Collected data
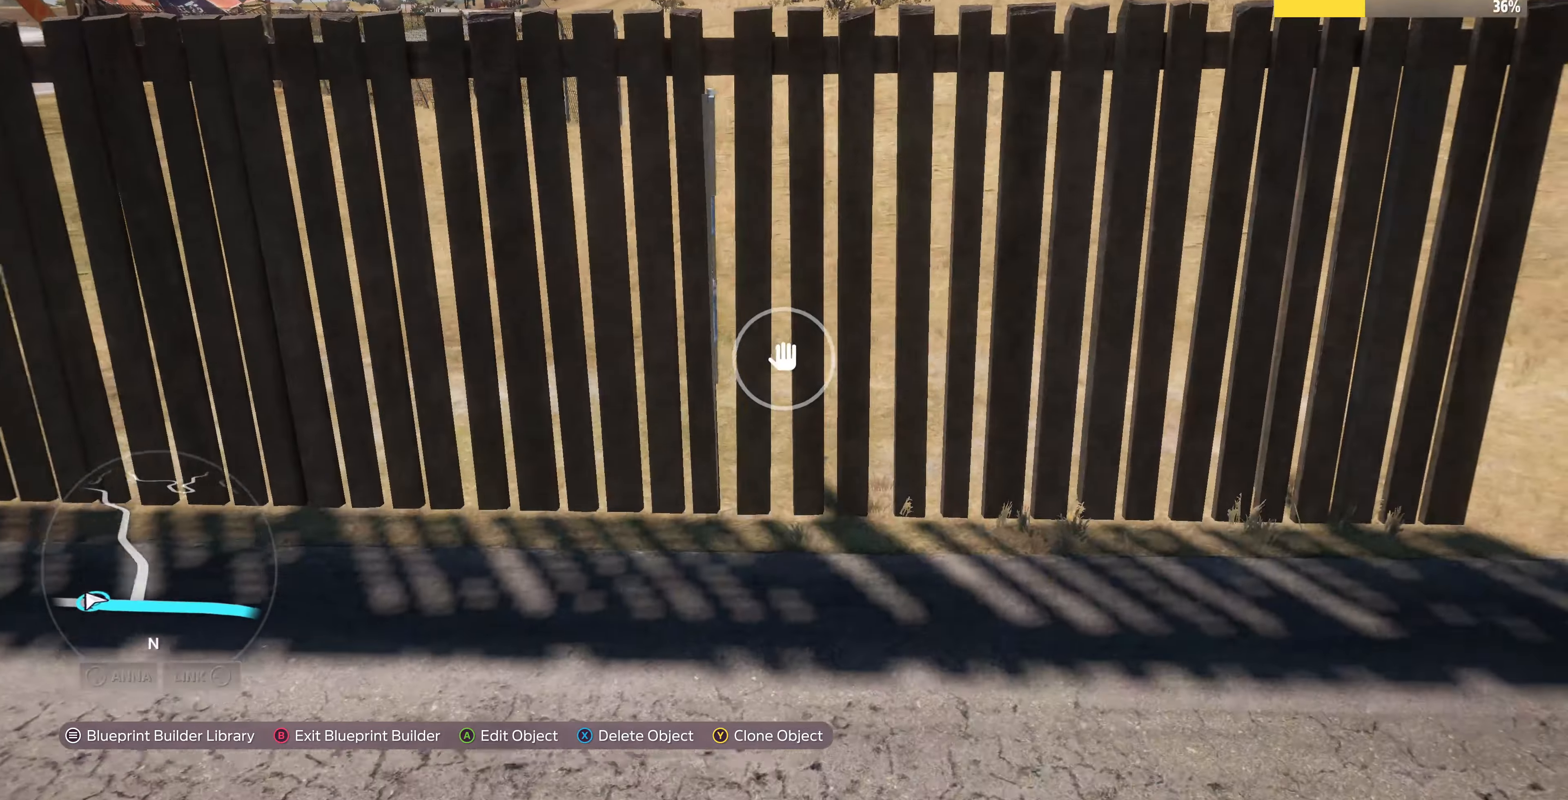
{"buttons": ["CROSS"], "left_stick": "center", "right_stick": "center", "events": [[67, "right_stick", "down-right"], [134, "left_stick", "center"], [300, "right_stick", "center"], [434, "CROSS", "down"]]}
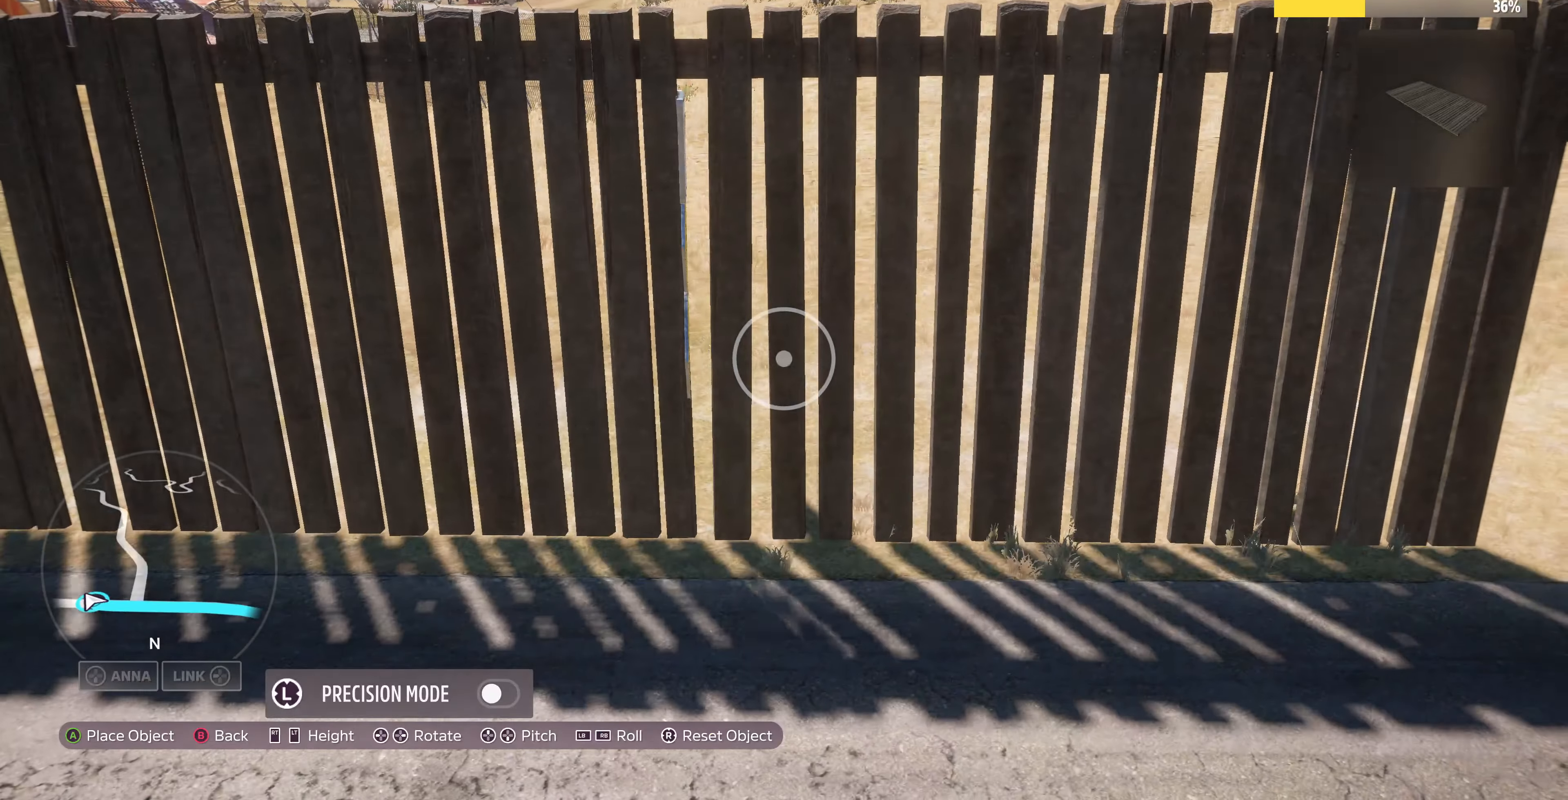
{"buttons": [], "left_stick": "left", "right_stick": "center", "events": [[67, "CROSS", "up"], [200, "left_stick", "left"], [267, "left_stick", "center"], [467, "left_stick", "left"]]}
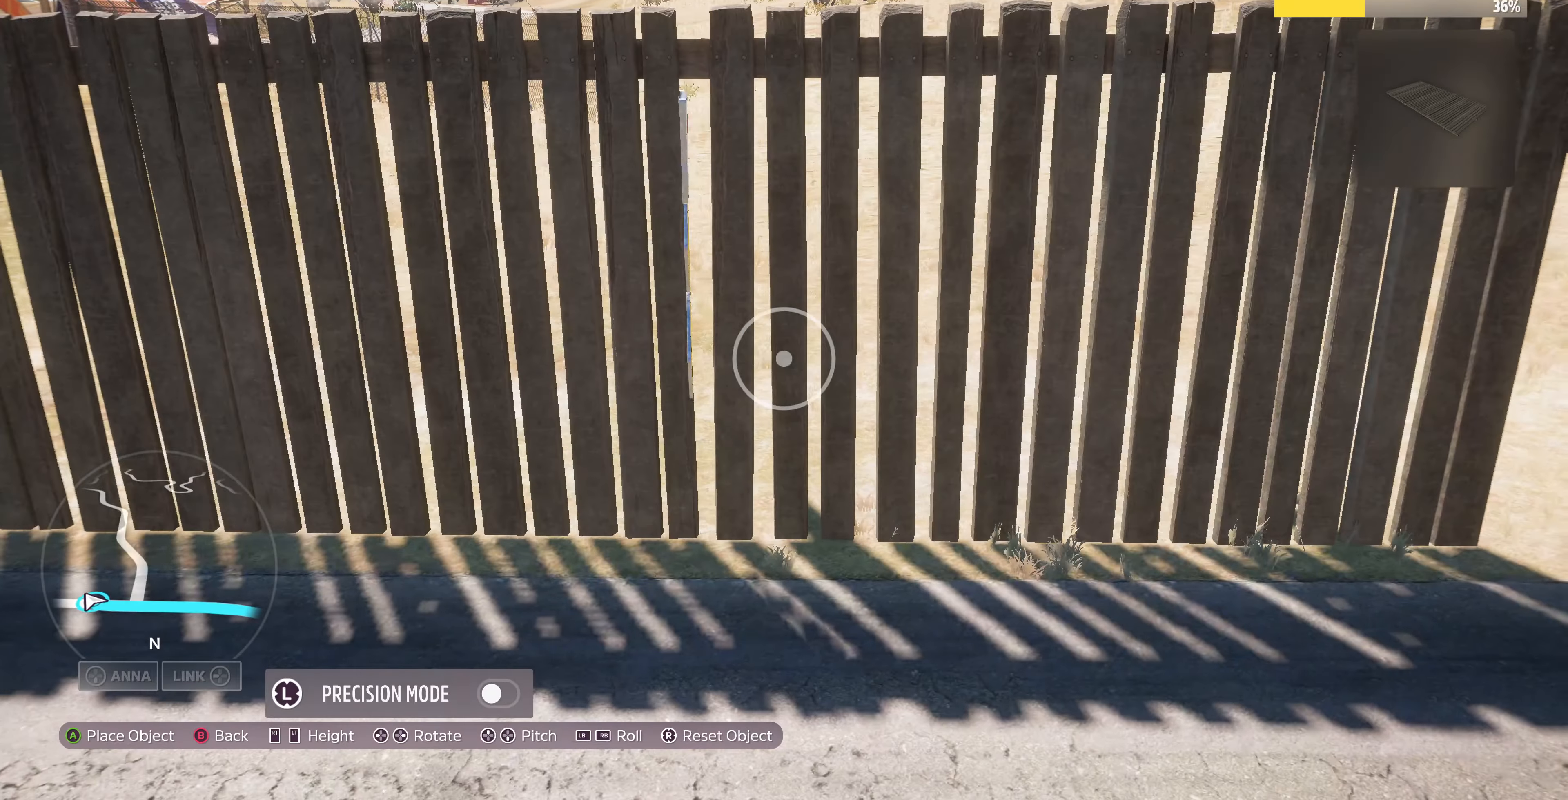
{"buttons": [], "left_stick": "left", "right_stick": "center", "events": [[100, "left_stick", "center"], [500, "left_stick", "left"]]}
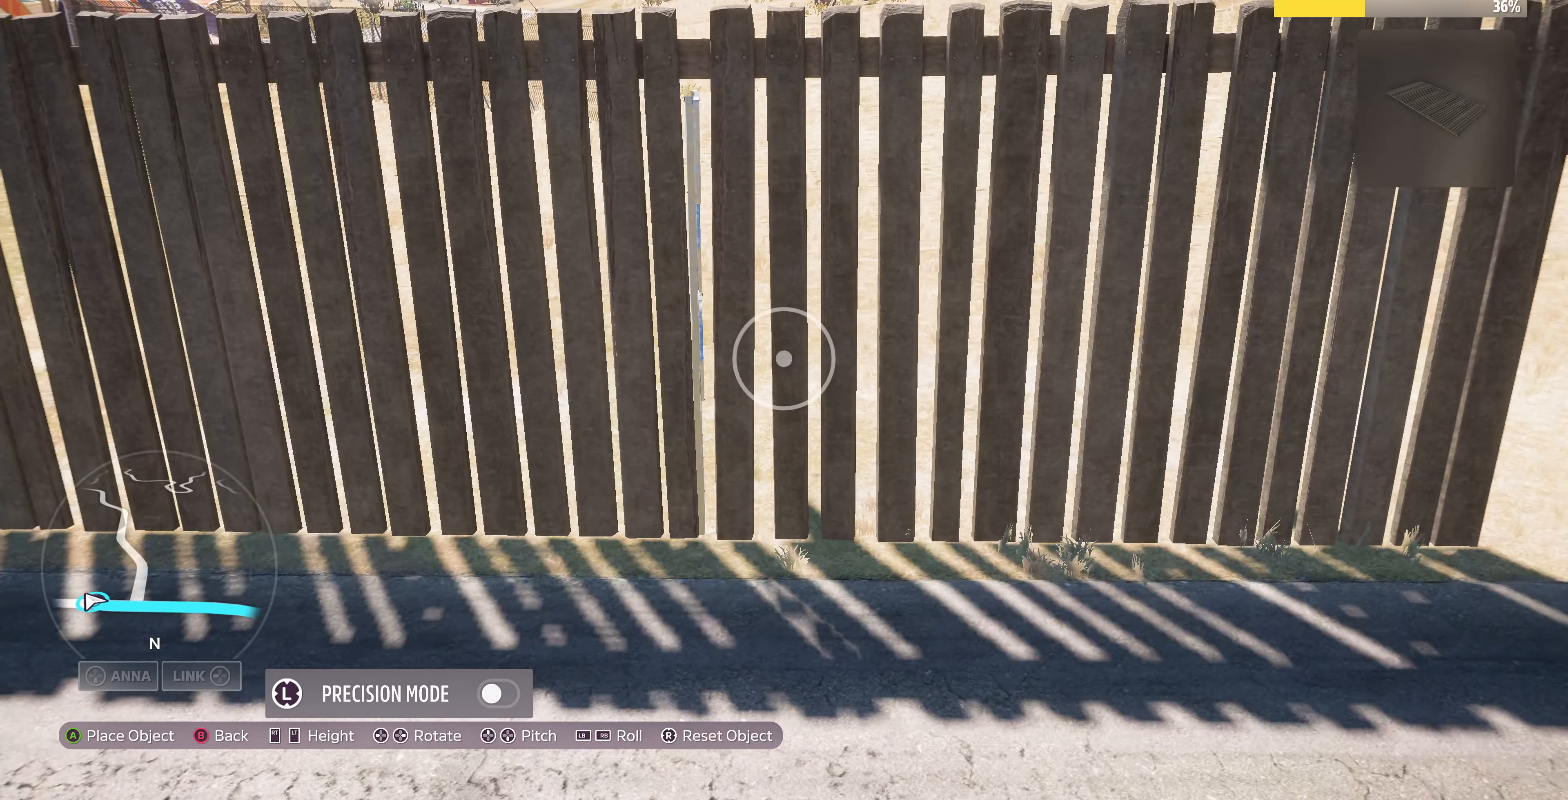
{"buttons": [], "left_stick": "center", "right_stick": "center", "events": [[67, "left_stick", "center"], [334, "left_stick", "left"], [434, "left_stick", "center"]]}
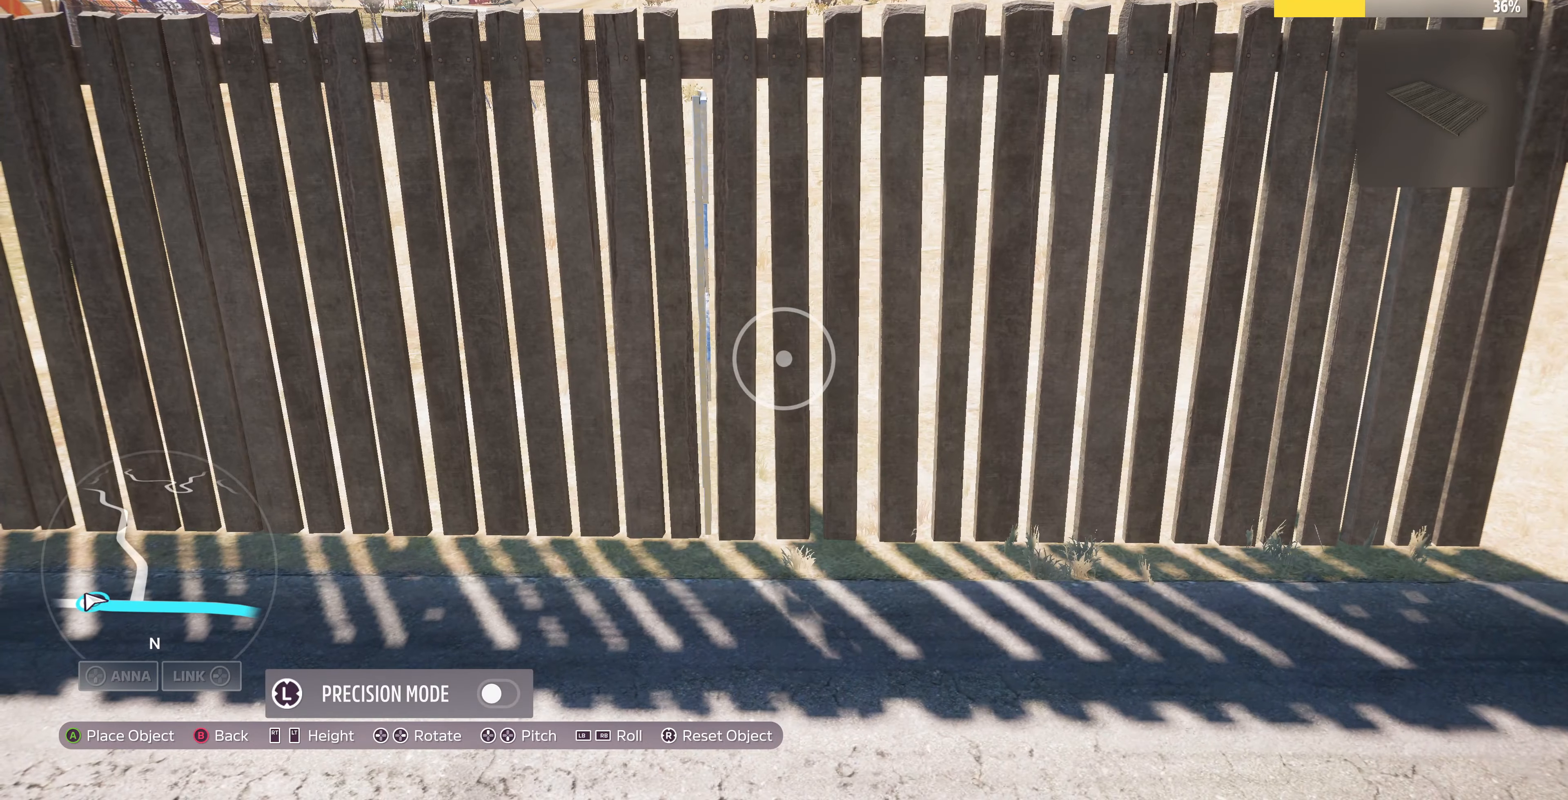
{"buttons": [], "left_stick": "center", "right_stick": "center", "events": [[367, "CROSS", "down"], [500, "CROSS", "up"]]}
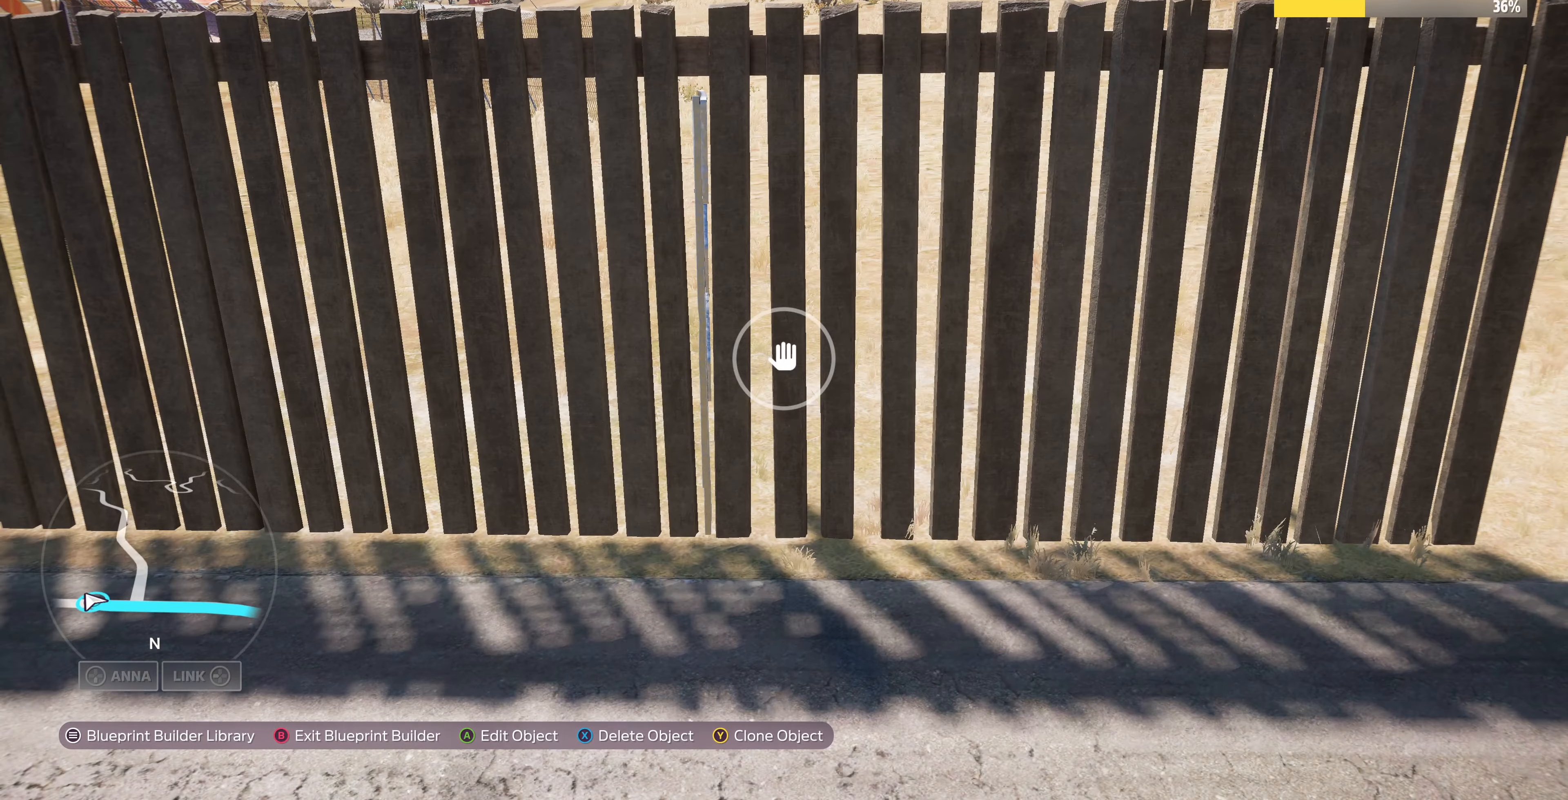
{"buttons": [], "left_stick": "right", "right_stick": "left", "events": [[300, "left_stick", "right"], [400, "right_stick", "left"]]}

● Assignment
Repeat every entry above exactly as written and omit any pictures it holds.

● Answer to this exercise
{"buttons": ["CROSS"], "left_stick": "center", "right_stick": "center", "events": [[67, "right_stick", "down-right"], [134, "left_stick", "center"], [300, "right_stick", "center"], [434, "CROSS", "down"]]}
{"buttons": [], "left_stick": "left", "right_stick": "center", "events": [[67, "CROSS", "up"], [200, "left_stick", "left"], [267, "left_stick", "center"], [467, "left_stick", "left"]]}
{"buttons": [], "left_stick": "left", "right_stick": "center", "events": [[100, "left_stick", "center"], [500, "left_stick", "left"]]}
{"buttons": [], "left_stick": "center", "right_stick": "center", "events": [[67, "left_stick", "center"], [334, "left_stick", "left"], [434, "left_stick", "center"]]}
{"buttons": [], "left_stick": "center", "right_stick": "center", "events": [[367, "CROSS", "down"], [500, "CROSS", "up"]]}
{"buttons": [], "left_stick": "right", "right_stick": "left", "events": [[300, "left_stick", "right"], [400, "right_stick", "left"]]}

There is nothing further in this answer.